_What the task asks_
Report how many lines of the records below contain the string "current", with case counting, and give only that number.

(Rendered images with their source text)
============

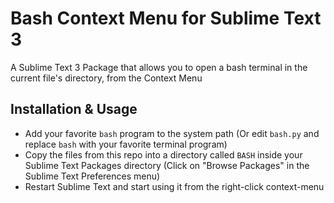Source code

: # Bash Context Menu for Sublime Text 3

A Sublime Text 3 Package that allows you to open a bash terminal in the current file's directory, from the Context Menu

## Installation & Usage

+ Add your favorite `bash` program to the system path (Or edit `bash.py` and replace `bash` with your favorite terminal program)
+ Copy the files from this repo into a directory called `BASH` inside your Sublime Text Packages directory (Click on "Browse Packages" in the Sublime Text Preferences menu)
+ Restart Sublime Text and start using it from the right-click context-menu
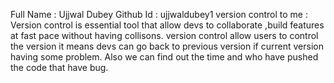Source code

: Full Name : Ujjwal Dubey
Github Id : ujjwaldubey1
version control to me : Version control is essential tool that allow devs to collaborate ,build features at fast pace without having collisons. version control allow users to control the version it means devs can go back to previous version if current version having some problem. Also we can find out the time and who have pushed the code that have bug.
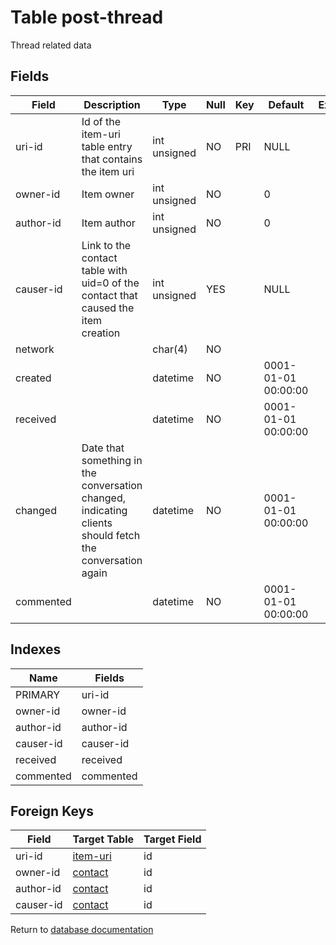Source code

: Table post-thread
===========

Thread related data

Fields
------

| Field     | Description                                                                                             | Type         | Null | Key | Default             | Extra |
| --------- | ------------------------------------------------------------------------------------------------------- | ------------ | ---- | --- | ------------------- | ----- |
| uri-id    | Id of the item-uri table entry that contains the item uri                                               | int unsigned | NO   | PRI | NULL                |       |
| owner-id  | Item owner                                                                                              | int unsigned | NO   |     | 0                   |       |
| author-id | Item author                                                                                             | int unsigned | NO   |     | 0                   |       |
| causer-id | Link to the contact table with uid=0 of the contact that caused the item creation                       | int unsigned | YES  |     | NULL                |       |
| network   |                                                                                                         | char(4)      | NO   |     |                     |       |
| created   |                                                                                                         | datetime     | NO   |     | 0001-01-01 00:00:00 |       |
| received  |                                                                                                         | datetime     | NO   |     | 0001-01-01 00:00:00 |       |
| changed   | Date that something in the conversation changed, indicating clients should fetch the conversation again | datetime     | NO   |     | 0001-01-01 00:00:00 |       |
| commented |                                                                                                         | datetime     | NO   |     | 0001-01-01 00:00:00 |       |

Indexes
------------

| Name | Fields |
|------|---------|
| PRIMARY | uri-id |
| owner-id | owner-id |
| author-id | author-id |
| causer-id | causer-id |
| received | received |
| commented | commented |

Foreign Keys
------------

| Field | Target Table | Target Field |
|-------|--------------|--------------|
| uri-id | [item-uri](help/database/db_item-uri) | id |
| owner-id | [contact](help/database/db_contact) | id |
| author-id | [contact](help/database/db_contact) | id |
| causer-id | [contact](help/database/db_contact) | id |

Return to [database documentation](help/database)
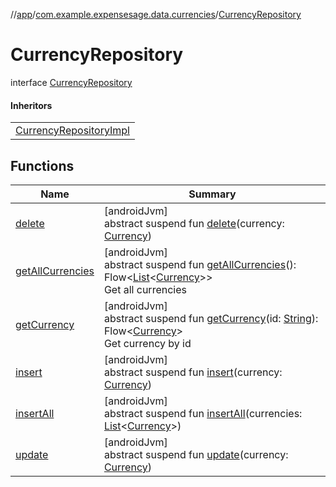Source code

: //[app](../../../index.md)/[com.example.expensesage.data.currencies](../index.md)/[CurrencyRepository](index.md)

# CurrencyRepository

interface [CurrencyRepository](index.md)

#### Inheritors

| |
|---|
| [CurrencyRepositoryImpl](../-currency-repository-impl/index.md) |

## Functions

| Name | Summary |
|---|---|
| [delete](delete.md) | [androidJvm]<br>abstract suspend fun [delete](delete.md)(currency: [Currency](../-currency/index.md)) |
| [getAllCurrencies](get-all-currencies.md) | [androidJvm]<br>abstract suspend fun [getAllCurrencies](get-all-currencies.md)(): Flow&lt;[List](https://kotlinlang.org/api/latest/jvm/stdlib/kotlin.collections/-list/index.html)&lt;[Currency](../-currency/index.md)&gt;&gt;<br>Get all currencies |
| [getCurrency](get-currency.md) | [androidJvm]<br>abstract suspend fun [getCurrency](get-currency.md)(id: [String](https://kotlinlang.org/api/latest/jvm/stdlib/kotlin/-string/index.html)): Flow&lt;[Currency](../-currency/index.md)&gt;<br>Get currency by id |
| [insert](insert.md) | [androidJvm]<br>abstract suspend fun [insert](insert.md)(currency: [Currency](../-currency/index.md)) |
| [insertAll](insert-all.md) | [androidJvm]<br>abstract suspend fun [insertAll](insert-all.md)(currencies: [List](https://kotlinlang.org/api/latest/jvm/stdlib/kotlin.collections/-list/index.html)&lt;[Currency](../-currency/index.md)&gt;) |
| [update](update.md) | [androidJvm]<br>abstract suspend fun [update](update.md)(currency: [Currency](../-currency/index.md)) |
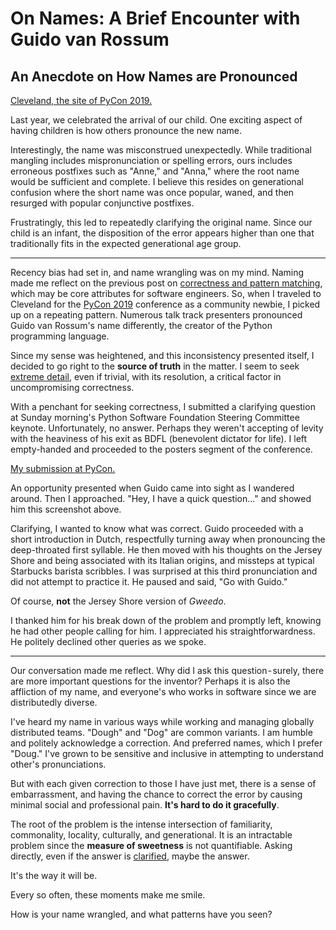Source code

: # On Names: A Brief Encounter with Guido van Rossum
## An Anecdote on How Names are Pronounced

[Cleveland, the site of PyCon 2019.](https://miro.medium.com/max/1400/1*FVxCqDinMKAZfiNNZ_LicQ.jpeg)

Last year, we celebrated the arrival of our child. One exciting aspect of having children is how others pronounce the new name.

Interestingly, the name was misconstrued unexpectedly. While traditional mangling includes mispronunciation or spelling errors, ours includes erroneous postfixes such as "Anne," and "Anna," where the root name would be sufficient and complete. I believe this resides on generational confusion where the short name was once popular, waned, and then resurged with popular conjunctive postfixes.

Frustratingly, this led to repeatedly clarifying the original name. Since our child is an infant, the disposition of the error appears higher than one that traditionally fits in the expected generational age group.

---

Recency bias had set in, and name wrangling was on my mind. Naming made me reflect on the previous post on [correctness and pattern matching](https://medium.com/hackernoon/meta-skills-of-a-software-engineer-bed411f6685e), which may be core attributes for software engineers. So, when I traveled to Cleveland for the [PyCon 2019](https://us.pycon.org/2019/about/) conference as a community newbie, I picked up on a repeating pattern. Numerous talk track presenters pronounced Guido van Rossum's name differently, the creator of the Python programming language.

Since my sense was heightened, and this inconsistency presented itself, I decided to go right to the **source of truth** in the matter. I seem to seek [extreme detail](https://medium.com/hackernoon/the-zen-of-motorcycling-and-programming-620907dbab2c), even if trivial, with its resolution, a critical factor in uncompromising correctness.

With a penchant for seeking correctness, I submitted a clarifying question at Sunday morning's Python Software Foundation Steering Committee keynote. Unfortunately, no answer. Perhaps they weren't accepting of levity with the heaviness of his exit as BDFL (benevolent dictator for life). I left empty-handed and proceeded to the posters segment of the conference.

[My submission at PyCon.](https://miro.medium.com/max/1400/1*cJD9VFvt8Pjd8zpcYpfRxg.png)

An opportunity presented when Guido came into sight as I wandered around. Then I approached. "Hey, I have a quick question..." and showed him this screenshot above.

Clarifying, I wanted to know what was correct. Guido proceeded with a short introduction in Dutch, respectfully turning away when pronouncing the deep-throated first syllable. He then moved with his thoughts on the Jersey Shore and being associated with its Italian origins, and missteps at typical Starbucks barista scribbles. I was surprised at this third pronunciation and did not attempt to practice it. He paused and said, "Go with Guido."

Of course, **not** the Jersey Shore version of *Gweedo*.

I thanked him for his break down of the problem and promptly left, knowing he had other people calling for him. I appreciated his straightforwardness. He politely declined other queries as we spoke.

---

Our conversation made me reflect. Why did I ask this question - surely, there are more important questions for the inventor? Perhaps it is also the affliction of my name, and everyone's who works in software since we are distributedly diverse.

I've heard my name in various ways while working and managing globally distributed teams. "Dough" and "Dog" are common variants. I am humble and politely acknowledge a correction. And preferred names, which I prefer "Doug." I've grown to be sensitive and inclusive in attempting to understand other's pronunciations.

But with each given correction to those I have just met, there is a sense of embarrassment, and having the chance to correct the error by causing minimal social and professional pain. **It's hard to do it gracefully**.

The root of the problem is the intense intersection of familiarity, commonality, locality, culturally, and generational. It is an intractable problem since the **measure of sweetness** is not quantifiable. Asking directly, even if the answer is [clarified](https://gvanrossum.github.io/), maybe the answer.

It's the way it will be.

Every so often, these moments make me smile.

How is your name wrangled, and what patterns have you seen?
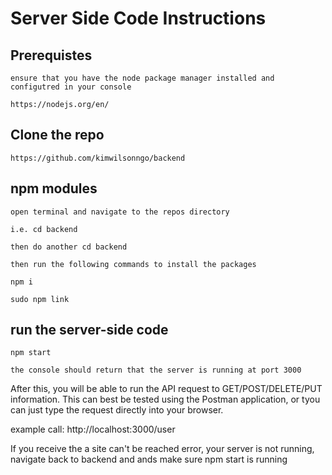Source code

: # Server Side Code Instructions

## Prerequistes

    ensure that you have the node package manager installed and configutred in your console
    
    https://nodejs.org/en/
    
## Clone the repo

    https://github.com/kimwilsonngo/backend
    
## npm modules

    open terminal and navigate to the repos directory
    
    i.e. cd backend
    
    then do another cd backend
    
    then run the following commands to install the packages
    
    npm i
    
    sudo npm link
    
## run the server-side code

    npm start 
    
    the console should return that the server is running at port 3000
    
After this, you will be able to run the API request to GET/POST/DELETE/PUT information.
This can best be tested using the Postman application, or tyou can just type the request directly into your browser. 

example call: http://localhost:3000/user

If you receive the a site can't be reached error, your server is not running, navigate back to backend and ands make sure npm start is running
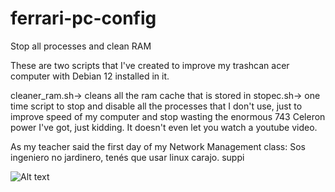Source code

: # ferrari-pc-config
 Stop all processes and clean RAM
 
 These are two scripts that I've created to improve my trashcan acer computer with Debian 12 installed in it.
 
 cleaner_ram.sh-> cleans all the ram cache that is stored in
 stopec.sh-> one time script to stop and disable all the processes that I don't use, just to improve speed of my computer and stop wasting the enormous 743 Celeron power I've got, just kidding. It doesn't even let you watch a youtube video.
 
 As my teacher said the first day of my Network Management class:
 Sos ingeniero no jardinero, tenés que usar linux carajo.
 suppi
 
 ![Alt text](home/matthew/Pictures/fum.jpeg)
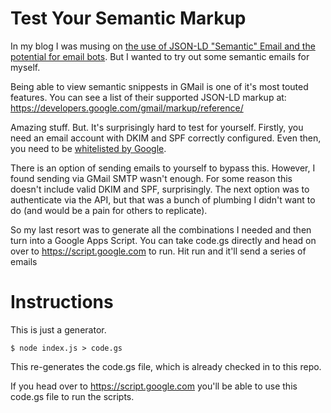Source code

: # Test Your Semantic Markup

In my blog I was musing on [the use of JSON-LD "Semantic" Email and the potential for email bots](https://jonathannen.com/semantic-email.html). But I wanted to try out some semantic emails for myself.

Being able to view semantic snippests in GMail is one of it's most touted features. You can see a list of their supported JSON-LD markup at: https://developers.google.com/gmail/markup/reference/

Amazing stuff. But. It's surprisingly hard to test for yourself. Firstly, you need an email account with DKIM and SPF correctly configured. Even then, you need to be [whitelisted by Google](https://developers.google.com/gmail/markup/registering-with-google).

There is an option of sending emails to yourself to bypass this. However, I found sending via GMail SMTP wasn't enough. For some reason this doesn't include valid DKIM and SPF, surprisingly. The next option was to authenticate via the API, but that was a bunch of plumbing I didn't want to do (and would be a pain for others to replicate).

So my last resort was to generate all the combinations I needed and then turn into a Google Apps Script. You can take code.gs directly and head on over to https://script.google.com to run. Hit run and it'll send a series of emails 

# Instructions

This is just a generator.

    $ node index.js > code.gs

This re-generates the code.gs file, which is already checked in to this repo.

If you head over to https://script.google.com you'll be able to use this code.gs file to run the scripts.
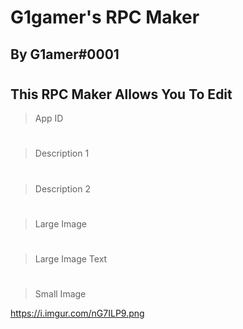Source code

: # G1gamer's RPC Maker
## By G1amer#0001
# 
## This RPC Maker Allows You To Edit
> App ID
#
> Description 1
#
> Description 2
#
> Large Image
#
> Large Image Text
#
> Small Image


<img>https://i.imgur.com/nG7ILP9.png<img>
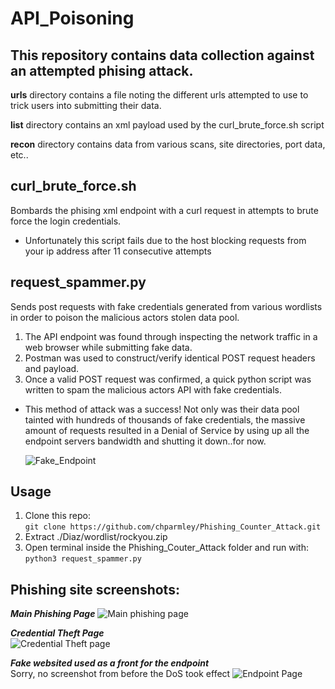 # API_Poisoning
This repository contains data collection against an attempted phising attack.
-----------------------------------------------------------------------------

**urls** directory contains a file noting the different urls attempted to use to trick users into submitting
their data.

**list** directory contains an xml payload used by the curl_brute_force.sh script

**recon** directory contains data from various scans, site directories, port data, etc..

curl_brute_force.sh
-------------------
Bombards the phising xml endpoint with a curl request in attempts
to brute force the login credentials.
* Unfortunately this script fails due to the host blocking requests from your ip address after 11 consecutive attempts

request_spammer.py
------------------
Sends post requests with fake credentials generated from various wordlists
in order to poison the malicious actors stolen data pool.

1. The API endpoint was found through inspecting the network traffic in a web browser while submitting fake data.
2. Postman was used to construct/verify identical POST request headers and payload.
3. Once a valid POST request was confirmed, a quick python script was written to spam the malicious actors API with fake credentials.
* This method of attack was a success! Not only was their data pool tainted with hundreds of thousands of fake credentials,
  the massive amount of requests resulted in a Denial of Service by using up all the endpoint servers bandwidth and shutting it down..for now.
  
  ![Fake_Endpoint](https://raw.githubusercontent.com/chparmley/Phishing_Counter_Attack/main/site_pics/endpoint.png)

Usage
-----
1. Clone this repo:  
`git clone https://github.com/chparmley/Phishing_Counter_Attack.git`  
2. Extract ./Diaz/wordlist/rockyou.zip  
3. Open terminal inside the Phishing_Couter_Attack folder and run with:  
`python3 request_spammer.py`

Phishing site screenshots:
--------------------------
***Main Phishing Page***
![Main phishing page](https://user-images.githubusercontent.com/63277749/124987068-08f89f80-e002-11eb-98be-48692cdebde0.png)  

***Credential Theft Page***  
![Credential Theft page](https://raw.githubusercontent.com/chparmley/Phishing_Counter_Attack/main/site_pics/fake_login_1.png)  

***Fake websited used as a front for the endpoint***  
Sorry, no screenshot from before the DoS took effect
![Endpoint Page](https://raw.githubusercontent.com/chparmley/Phishing_Counter_Attack/main/site_pics/endpoint.png)

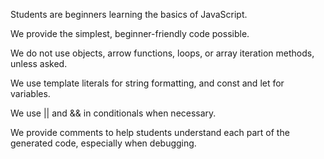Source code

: Students are beginners learning the basics of JavaScript.

We provide the simplest, beginner-friendly code possible.

We do not use objects, arrow functions, loops, or array iteration methods, unless asked.

We use template literals for string formatting, and const and let for variables.

We use || and && in conditionals when necessary.

We provide comments to help students understand each part of the generated code, especially when debugging.
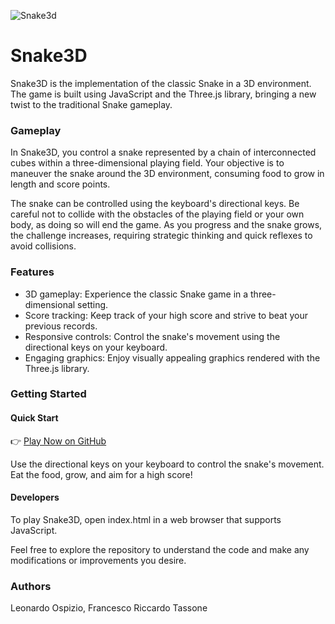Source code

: 
![Snake3d](https://github.com/francescotss/Snake3D/assets/44005266/4ad19db8-8de0-446b-94c6-eace1419d75a)

# Snake3D

Snake3D is the implementation of the classic Snake in a 3D environment. The game is built using JavaScript and the Three.js library, bringing a new twist to the traditional Snake gameplay.

### Gameplay

In Snake3D, you control a snake represented by a chain of interconnected cubes within a three-dimensional playing field. Your objective is to maneuver the snake around the 3D environment, consuming food to grow in length and score points.

The snake can be controlled using the keyboard's directional keys. Be careful not to collide with the obstacles of the playing field or your own body, as doing so will end the game. As you progress and the snake grows, the challenge increases, requiring strategic thinking and quick reflexes to avoid collisions.

### Features

- 3D gameplay: Experience the classic Snake game in a three-dimensional setting.
- Score tracking: Keep track of your high score and strive to beat your previous records.
- Responsive controls: Control the snake's movement using the directional keys on your keyboard.
- Engaging graphics: Enjoy visually appealing graphics rendered with the Three.js library.

### Getting Started

#### Quick Start

👉 [Play Now on GitHub](https://francescotss.github.io/Snake3D/)

Use the directional keys on your keyboard to control the snake's movement. Eat the food, grow, and aim for a high score!

#### Developers

To play Snake3D, open index.html in a web browser that supports JavaScript. 

Feel free to explore the repository to understand the code and make any modifications or improvements you desire.

### Authors
Leonardo Ospizio, Francesco Riccardo Tassone
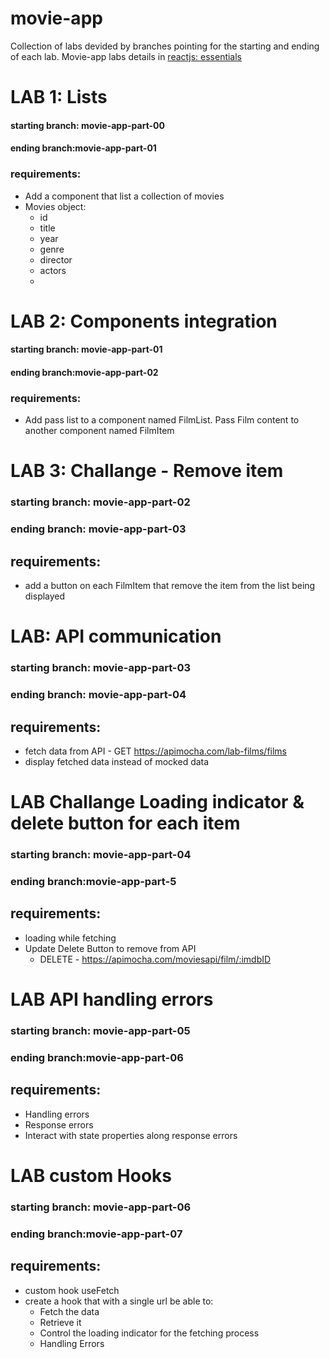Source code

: # movie-app
Collection of labs devided by branches pointing for the starting and ending of each lab.
Movie-app labs details in [reactjs: essentials](https://github.com/reactjs-essentials/training-content)

# LAB 1: Lists 
#### starting branch: movie-app-part-00
#### ending branch:movie-app-part-01
### requirements:
- Add a component that list a collection of movies
- Movies object:
  - id
  - title
  - year
  - genre
  - director
  - actors
  - 
# LAB 2: Components integration
#### starting branch: movie-app-part-01
#### ending branch:movie-app-part-02
### requirements:
- Add pass list to a component named FilmList. Pass Film content to another component named FilmItem
 
# LAB 3: Challange - Remove item
### starting branch: movie-app-part-02
### ending branch: movie-app-part-03
## requirements:
- add a button on each FilmItem that remove the item from the list being displayed

#  LAB: API communication
### starting branch: movie-app-part-03
### ending branch: movie-app-part-04
## requirements:
- fetch data from API - GET https://apimocha.com/lab-films/films
- display fetched data instead of mocked data

# LAB Challange Loading indicator & delete button for each item
### starting branch: movie-app-part-04
### ending branch:movie-app-part-5
## requirements:
- loading while fetching
- Update Delete Button to remove from API
  - DELETE - https://apimocha.com/moviesapi/film/:imdbID

# LAB API handling errors
### starting branch: movie-app-part-05
### ending branch:movie-app-part-06
## requirements:
- Handling errors
- Response errors
- Interact with state properties along response errors

# LAB custom Hooks
### starting branch: movie-app-part-06
### ending branch:movie-app-part-07
## requirements:
- custom hook useFetch
- create a hook that with a single url be able to:
    - Fetch the data
    - Retrieve it
    - Control the loading indicator for the fetching process
    - Handling Errors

============

_Response to this exercise_
2